Through the IFRC, $1 million will go to support the response in Türkiye and $500,000 to the response in Syria.
Readers who might be wondering about the destination of the $1 million of assistance no doubt will have been informed by news media which typically are reporting the news of the catastrophe under headlines such as –
Turkey and Syria earthquake: race to find survivors as death toll passes 7,800 and hundreds of thousands seek shelter – latest
Turkey earthquake: Bodies in street after quake as anger grows over aid
The Washington Post
In a Turkish town shattered by the earthquake, death is everywhere
Explaining the science behind the earthquake that hit Turkey and Syria
Syria and Turkey earthquake: what we know so far
Earthquakes in Turkey and Syria: What we know — and don’t know — about earthquakes.

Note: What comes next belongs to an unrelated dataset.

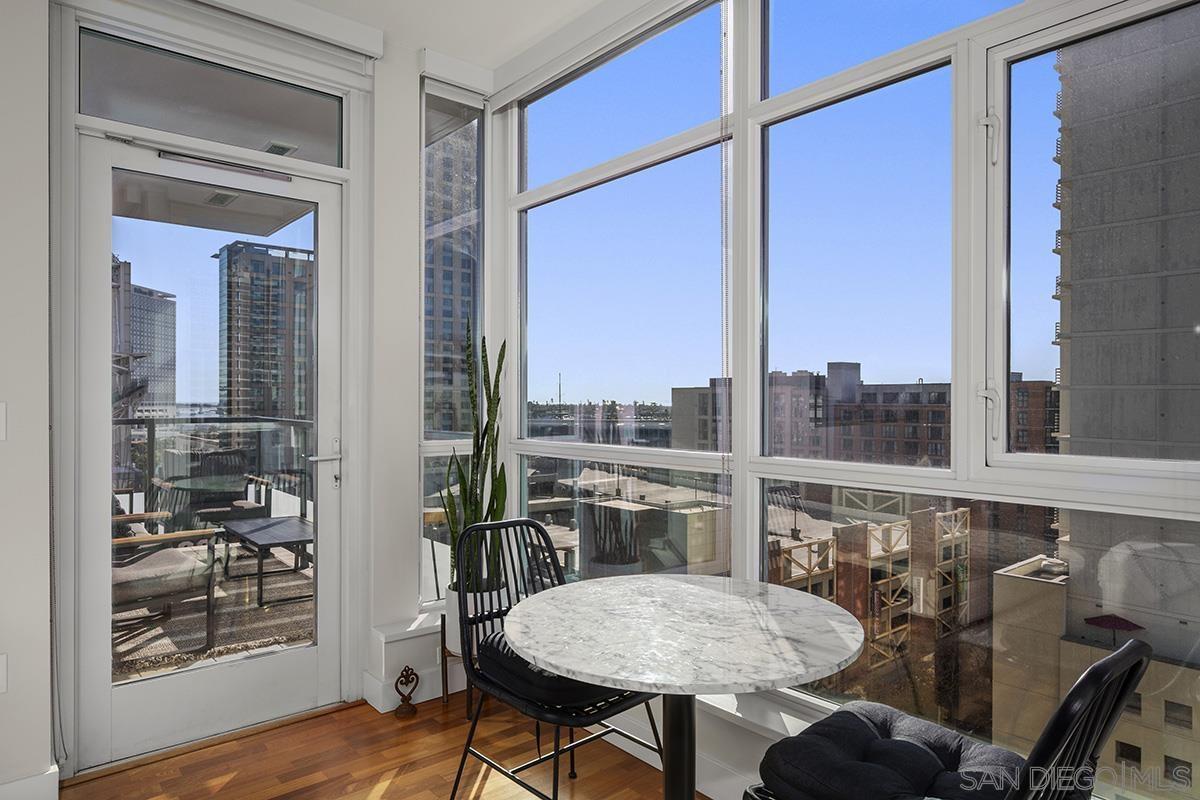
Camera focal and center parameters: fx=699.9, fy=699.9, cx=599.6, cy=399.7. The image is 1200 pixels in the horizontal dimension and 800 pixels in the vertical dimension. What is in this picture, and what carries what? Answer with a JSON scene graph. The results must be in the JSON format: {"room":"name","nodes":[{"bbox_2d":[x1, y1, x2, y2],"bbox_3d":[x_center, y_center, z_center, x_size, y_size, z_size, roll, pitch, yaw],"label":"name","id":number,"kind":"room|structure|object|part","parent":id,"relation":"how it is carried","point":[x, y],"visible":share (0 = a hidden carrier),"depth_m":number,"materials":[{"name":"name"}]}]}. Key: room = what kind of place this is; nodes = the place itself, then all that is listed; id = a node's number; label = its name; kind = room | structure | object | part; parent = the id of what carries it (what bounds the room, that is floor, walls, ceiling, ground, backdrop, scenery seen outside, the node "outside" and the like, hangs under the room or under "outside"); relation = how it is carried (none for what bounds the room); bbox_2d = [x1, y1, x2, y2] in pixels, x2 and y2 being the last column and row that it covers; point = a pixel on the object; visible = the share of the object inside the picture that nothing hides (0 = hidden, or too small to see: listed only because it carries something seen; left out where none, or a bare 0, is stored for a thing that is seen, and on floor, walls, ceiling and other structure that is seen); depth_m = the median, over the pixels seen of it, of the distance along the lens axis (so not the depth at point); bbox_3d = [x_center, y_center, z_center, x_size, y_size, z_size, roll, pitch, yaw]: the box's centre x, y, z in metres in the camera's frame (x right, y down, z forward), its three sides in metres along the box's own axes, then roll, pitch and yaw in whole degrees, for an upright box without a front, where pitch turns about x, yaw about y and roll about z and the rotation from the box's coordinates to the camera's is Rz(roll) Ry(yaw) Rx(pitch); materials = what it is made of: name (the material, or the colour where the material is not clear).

The BBC (as you can see) is among the media which have used “Turkey” in their headlines, but Point of Order winkled out a BBC report from June last year which explained that –
Turkey will be known as Türkiye at the United Nations from now on, after it agreed to a formal request from Ankara.
Several international bodies will be asked to make the name change as part of a rebranding campaign launched by the Turkish president late last year.
“Türkiye is the best representation and expression of the Turkish people’s culture, civilization, and values,” Recep Tayyip Erdogan said in December.
The UN says it made the change as soon as it received the request this week.
Most Turks already know their country as Türkiye. However the anglicised form Turkey is widely used, even within the country.
The Turkish state broadcaster, TRT, was quick to make the change as soon as it was announced in 2021, explaining that among the reasons for the image rebrand was the association with the bird traditionally associated with Christmas, New Year or Thanksgiving.
In this country, Mahuta, other Government leaders and our state-subsidised media have not waited for an official announcement of a name change for New Zealand. They have opted for Aotearoa or Aotearoa New Zealand.
Overseas media are not following suit. In Turkey, the English-language Daily Sabah recently reported
Chris Hipkins takes over from Jacinda Ardern as New Zealand PM
The Turkish experience is instructive.
As part of the Turkish re-branding ordered by the authorities in Ankara, “Made in Türkiye” is being featured on all exported products, and in January last year a tourism campaign was launched with the catch-phrase “Hello Türkiye”.
The BBC reported:
The move has been met with a mixed reaction online. While government officials support it, others say it is an ineffective distraction as the president gears up for elections next year, amid an economic crisis.
Who would have thought politicians could would try to distract voters from the issues that matter?
But as the BBC said, it is not uncommon for countries to change their names.
In 2020, The Netherlands dropped Holland in a rebranding move. And before that, Macedonia changed its name to North Macedonia due to a political dispute with Greece, and Swaziland became Eswatini in 2018.
Further back in history, Iran used to be called Persia, Siam is now Thailand, and Rhodesia was changed to Zimbabwe.
Our leaders may well be gauging the public’s appetite for Aotearoa and/or the more cumbersome Aotearoa New Zealand. At least for now neither looks like an election-winner, despite the force-feeding.
2 thoughts on “Media stick with “Turkey” but Mahuta diplomatically announces $1.5m aid using the language authorised by Turkish leaders”
1. Sri Lanka was formerly Ceylon.
2. I thought Minister Mahuta was in India.
3. A tick for Hipkins for calling our country New Zealand.